Compilation album by Paul Simon
- Released: September 28, 1993
- Recorded: 1957–1993
- Genre: Rock
- Length: 200:54
- Label: Warner Bros.

Paul Simon chronology
| The Paul Simon Anthology (1993) | Paul Simon 1964/1993 (1993) | Songs from The Capeman (1997) |

= Paul Simon 1964/1993 =

Paul Simon 1964/1993 is a compilation album released in 1993 by Paul Simon. It contains a collection of recordings ranging from his earliest collaboration with Art Garfunkel (the 1957 release "Hey, Schoolgirl") and further Simon & Garfunkel hits to songs from his subsequent solo career. Despite carrying the title Paul Simon 1964/1993, the music on this compilation was recorded between 1957 and 1993.
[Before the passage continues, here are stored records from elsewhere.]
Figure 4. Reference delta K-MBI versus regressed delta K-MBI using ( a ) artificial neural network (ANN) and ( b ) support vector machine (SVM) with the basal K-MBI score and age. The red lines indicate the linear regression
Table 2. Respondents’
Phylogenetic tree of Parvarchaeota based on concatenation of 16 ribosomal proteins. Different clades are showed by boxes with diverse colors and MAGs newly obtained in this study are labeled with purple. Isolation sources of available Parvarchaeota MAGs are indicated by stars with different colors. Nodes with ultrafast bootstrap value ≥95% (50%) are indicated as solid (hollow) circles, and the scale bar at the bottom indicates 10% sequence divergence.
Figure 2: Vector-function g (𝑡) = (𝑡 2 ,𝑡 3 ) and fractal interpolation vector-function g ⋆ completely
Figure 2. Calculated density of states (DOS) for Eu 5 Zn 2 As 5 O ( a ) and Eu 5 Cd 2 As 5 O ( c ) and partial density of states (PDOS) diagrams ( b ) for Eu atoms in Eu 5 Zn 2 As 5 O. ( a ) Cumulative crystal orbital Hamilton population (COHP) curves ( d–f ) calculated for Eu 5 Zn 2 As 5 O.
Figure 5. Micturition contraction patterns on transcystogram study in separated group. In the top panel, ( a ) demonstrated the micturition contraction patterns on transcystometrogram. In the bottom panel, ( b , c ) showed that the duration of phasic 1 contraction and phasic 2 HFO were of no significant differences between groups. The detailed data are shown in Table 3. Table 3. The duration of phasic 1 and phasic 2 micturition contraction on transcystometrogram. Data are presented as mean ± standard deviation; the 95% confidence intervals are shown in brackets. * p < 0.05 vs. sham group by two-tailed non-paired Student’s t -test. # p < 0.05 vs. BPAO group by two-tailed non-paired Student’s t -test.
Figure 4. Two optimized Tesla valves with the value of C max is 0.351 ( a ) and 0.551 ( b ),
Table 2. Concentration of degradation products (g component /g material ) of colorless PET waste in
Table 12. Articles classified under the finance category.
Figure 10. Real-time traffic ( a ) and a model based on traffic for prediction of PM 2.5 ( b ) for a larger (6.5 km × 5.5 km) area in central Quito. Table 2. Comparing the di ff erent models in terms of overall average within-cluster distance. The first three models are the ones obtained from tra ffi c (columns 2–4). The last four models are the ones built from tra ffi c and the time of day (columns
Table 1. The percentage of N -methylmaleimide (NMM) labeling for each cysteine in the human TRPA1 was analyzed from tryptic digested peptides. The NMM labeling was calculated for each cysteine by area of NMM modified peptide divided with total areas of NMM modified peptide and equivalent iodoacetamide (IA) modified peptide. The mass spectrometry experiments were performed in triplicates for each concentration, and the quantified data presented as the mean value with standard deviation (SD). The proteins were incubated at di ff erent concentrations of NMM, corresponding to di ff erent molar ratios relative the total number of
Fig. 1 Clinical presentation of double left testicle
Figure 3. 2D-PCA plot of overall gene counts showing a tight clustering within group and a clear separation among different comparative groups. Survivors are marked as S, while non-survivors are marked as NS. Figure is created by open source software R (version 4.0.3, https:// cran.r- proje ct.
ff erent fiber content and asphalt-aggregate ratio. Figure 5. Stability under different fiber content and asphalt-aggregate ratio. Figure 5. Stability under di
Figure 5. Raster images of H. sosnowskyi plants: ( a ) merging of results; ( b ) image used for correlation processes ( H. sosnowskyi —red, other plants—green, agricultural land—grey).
The three-disc box-set was designed and edited by Simon himself and includes only three previously unreleased tracks: "Thelma" (which was left off The Rhythm of the Saints); the original demo version of "Bridge over Troubled Water"; and a live rendition of "Still Crazy After All These Years". Noteworthy omissions from the compilation are "Homeward Bound" and "I Am a Rock".

Professional ratings
Review scores
| Source | Rating |
| Allmusic |  |

==Track listing==

Disc 1

1. "Leaves That Are Green" (2:29)
2. "The Sound of Silence" (3:03)
3. "Kathy's Song" (Live) (3:22)
4. "America" (3:23)
5. "Cecilia" (2:52)
6. "El Condor Pasa (If I Could) (3:05)
7. "The Boxer" (5:08)
8. "Mrs. Robinson" (3:52)
9. "Bridge over Troubled Water" (Demo version) (2:33)
10. "Bridge over Troubled Water" (4:56)
11. "The Breakup" (2:15)
12. "Hey, Schoolgirl" (2:14)
13. "My Little Town" (3:49)
14. "Me and Julio Down by the Schoolyard" (2:44)
15. "Peace Like a River" (3:16)
16. "Mother and Child Reunion" (3:05)
17. "Congratulations" (3:42)
18. "Duncan" (Live) (5:04)
19. "American Tune" (3:45)

Disc 2

1. "Loves Me Like a Rock" (3:19)
2. "Tenderness" (2:52)
3. "Kodachrome" (3:29)
4. "Gone at Last" (3:28)
5. "Take Me to the Mardi Gras" (3:21)
6. "St. Judy's Comet" (3:18)
7. "Something So Right" (4:28)
8. "Still Crazy After All These Years" (Live) (3:49)
9. "Have a Good Time" (3:23)
10. "Jonah" (3:18)
11. "How the Heart Approaches What It Yearns" (2:47)
12. "50 Ways to Leave Your Lover" (3:06)
13. "Slip Slidin' Away" (4:43)
14. "Late in the Evening" (3:54)
15. "Hearts and Bones" (5:38)
16. "Rene And Georgette Magritte with Their Dog after the War" (3:42)
17. "The Late Great Johnny Ace" (4:45)

Disc 3

1. "The Boy in the Bubble" (3:58)
2. "Graceland" (4:48)
3. "Under African Skies" (3:36)
4. "That Was Your Mother" (2:52)
5. "Diamonds on the Soles of Her Shoes" (5:47)
6. "You Can Call Me Al" (4:40)
7. "Homeless" (3:47)
8. "Spirit Voices" (3:55)
9. "The Obvious Child" (4:09)
10. "Can't Run But" (3:34)
11. "Thelma" (4:11)
12. "Further to Fly" (5:32)
13. "She Moves On" (4:56)
14. "Born at the Right Time" (Live) (5:08)
15. "The Cool, Cool River" (Live) (5:44)
16. "The Sound of Silence" (Live) (5:39)

== Certifications==

| Region | Certification | Certified units/sales |
| United States (RIAA) | Gold | 500,000^{^} |
^{^} Shipments figures based on certification alone.